Republicans planning to object are reportedly requesting a 10-day emergency audit of the election results in some states, though Romney also noted that the Trump campaign lost all of its election lawsuits and that the Justice Department found no evidence of widespread voter fraud that would change the outcome.
He also criticised Trump directly for calling on his supporters to rally in DC the day the vote would be certified, saying it could lead to “disruption, and worse.”
“I could never have imagined seeing these things in the greatest democracy in the world,” Romney said. “Has ambition so eclipsed principle?”
Sen. Pat Toomey of Pennsylvania and Sen. Lisa Murkowski of Alaska also said they would oppose the effort.

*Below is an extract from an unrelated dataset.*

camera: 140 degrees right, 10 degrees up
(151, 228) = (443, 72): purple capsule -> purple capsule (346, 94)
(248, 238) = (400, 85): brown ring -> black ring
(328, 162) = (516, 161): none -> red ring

“A fundamental, defining feature of a democratic republic is the right of the people to elect their own leaders,” Toomey said in a series of tweets on Saturday.

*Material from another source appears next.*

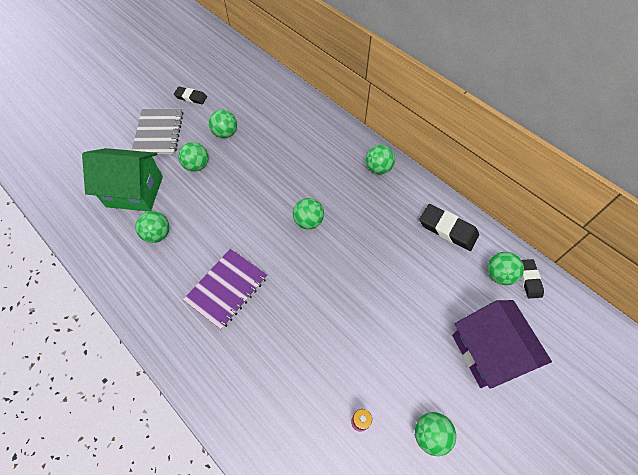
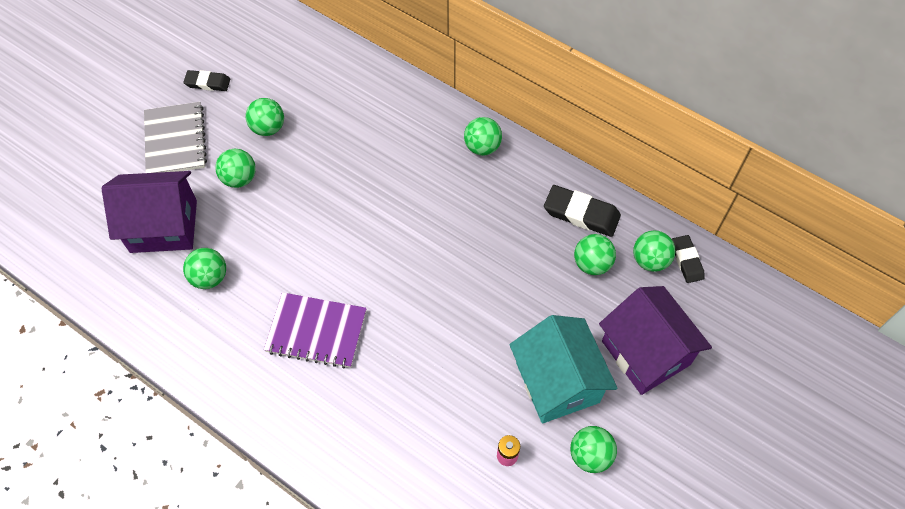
camera: 10 degrees left, 0 degrees up
(134, 191) = (163, 226): green house -> purple house
(227, 289) = (316, 331): purple notebook -> purple notebook turned 75 degrees clockwise
(308, 221) = (403, 230): green ball -> green ball (592, 264)
(411, 364) = (557, 382): none -> turquoise house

He said the attempt by Cruz and others to overturn the election results “directly undermines this right.”
Toomey said the senators are justifying their objection by citing allegations of fraud, but that “allegations of fraud by a losing campaign cannot justify overturning an election.” He also said judges across the US have determined the allegations of fraud were not supported by evidence.
He said he voted for Trump, but that he plans “to vigorously defend our form of government by opposing this effort to disenfranchise millions of voters in my state and others.”
Murkowski also said in a statement Saturday that she will vote to affirm the Electoral College results and urged senators of both parties to do the same.
“The courts and state legislatures have all honoured their duty to hear legal allegations and have found nothing to warrant overturning the results,” she said.
Republicans who reportedly plan to object to the certification of the results include Cruz, Sens. Ron Johnson of Wisconsin, James Lankford of Oklahoma, Steve Daines of Montana, John Kennedy of Louisiana, Marsha Blackburn of Tennessee, Mike Braun of Indiana, and Sens.-elect Cynthia Lummis of Wyoming, Roger Marshall of Kansas, Bill Hagerty of Tennessee, and Tommy Tuberville of Alabama.
Sen. Josh Hawley of Missouri also said on Wednesday that he intends to object.
In an email to GOP senators Saturday night, Hawley called the recent comments “shameless personal attacks,” Politico reported. Toomey specifically named Hawley in his comments about undermining democracy.
“We should avoid putting words into each other’s mouths and making unfounded claims about the intentions of our fellow senators,” Hawley said, according to Politico. “I never claim to speak for another senator, but I do speak for my constituents when they raise legitimate concerns about issues as important as the fairness of our elections.”